On November 16, 2022, the House of Representatives passed a bill that will nullify some nondisclosure agreements (NDAs) signed by employees who assert claims of sexual harassment or assault. The bill, known as The Speak Out Act (S. 4524), passed the Senate unanimously in September. It will now head to President Biden for his signature.

In the findings prefacing the bill, Congress wrote, “[n]ondisclosure and nondisparagement provisions in agreements between employers and current, former, and prospective employees, and independent contractors, and between providers of goods and services and consumers, can perpetuate illegal conduct by silencing those who are survivors of illegal sexual harassment and assault or illegal retaliation, or have knowledge of such conduct, while shielding perpetrators and enabling them to continue their abuse.” Therefore, Congress found, “[p]rohibiting nondisclosure and nondisparagement clauses will empower survivors to come forward, hold perpetrators accountable for abuse, improve transparency around illegal conduct, enable the pursuit of justice, and make workplaces safer and more productive for everyone.”

A “nondisclosure clause” is defined “as a provision in a contract or agreement that requires the parties to the contract or agreement not to disclose or discuss conduct, the existence of a settlement involving conduct, or information covered by the terms and conditions of the contract or agreement.”

“The term “nondisparagement clause” means a provision in a contract or agreement that requires 1 or more parties to the contract or agreement not to make a negative statement about another party that relates to the contract, agreement, claim, or case.”

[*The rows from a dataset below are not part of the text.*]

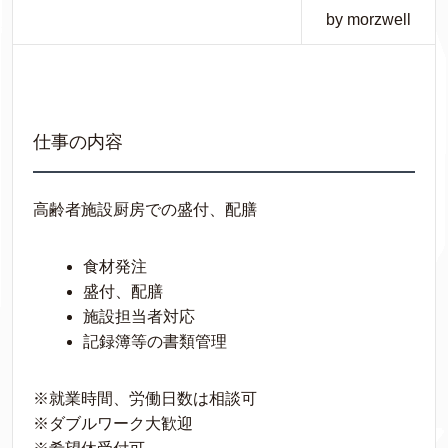
by morzwell
仕事の内容
高齢者施設厨房での盛付、配膳
食材発注
盛付、配膳
施設担当者対応
記録簿等の書類管理
※就業時間、労働日数は相談可
※ダブルワーク大歓迎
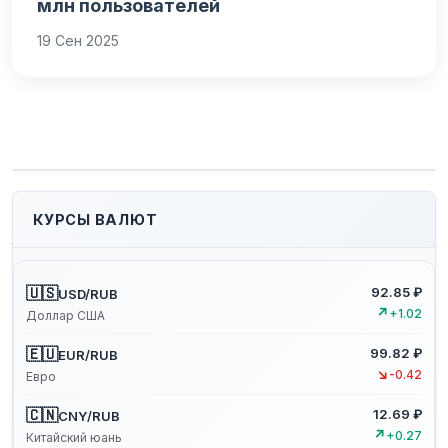
млн пользователей
19 Сен 2025
КУРСЫ ВАЛЮТ
🇺🇸
92.85 ₽
USD/RUB
↗
+1.02
Доллар США
🇪🇺
99.82 ₽
EUR/RUB
↘
-0.42
Евро
🇨🇳
12.69 ₽
CNY/RUB
↗
+0.27
Китайский юань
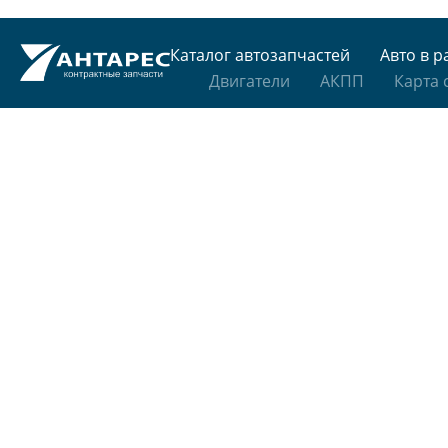
Каталог автозапчастей
Авто в р
Двигатели
АКПП
Карта 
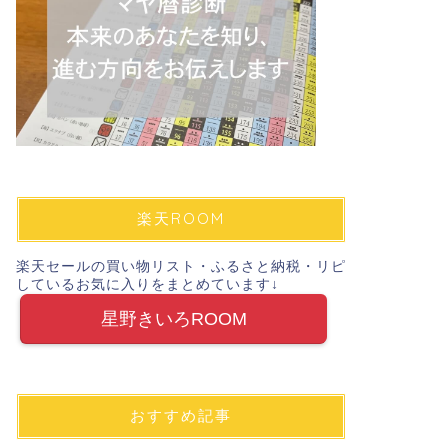
楽天ROOM
楽天セールの買い物リスト・ふるさと納税・リピ
しているお気に入りをまとめています↓
星野きいろROOM
おすすめ記事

Not all NDAs, including some related to sexual harassment or assault litigation, will be invalid. The text of the bill reads, “With respect to a sexual assault dispute or sexual harassment dispute, no nondisclosure clause or nondisparagement clause agreed to before the dispute arises shall be judicially enforceable in instances in which conduct is alleged to have violated Federal, Tribal, or State law.” The focus of the bill is on the enforceability of agreements signed before a dispute or misconduct even arises, such as agreements signed before or upon the commencement of employment. The rationale is that these pre-misconduct agreements may silence victims who would otherwise speak out except for a fear of breaking the agreement.

Nothing in the bill will invalidate NDAs or confidentiality agreements signed in connection with the settlement of a sexual harassment or assault claim. Likewise, nothing in the bill will prevent the use of NDAs to protect trade secrets or similar confidential or proprietary information.

This is second recent piece of Federal legislation aimed at securing rights for the victims of sexual assault and harassment. In March 2022, President Biden signed the Ending Forced Arbitration of Sexual Assault and Sexual Harassment Act of 2021. This law invalidates arbitration agreements that preclude a party from filing a lawsuit in court involving sexual assault or sexual harassment, at the election of the party alleging such conduct.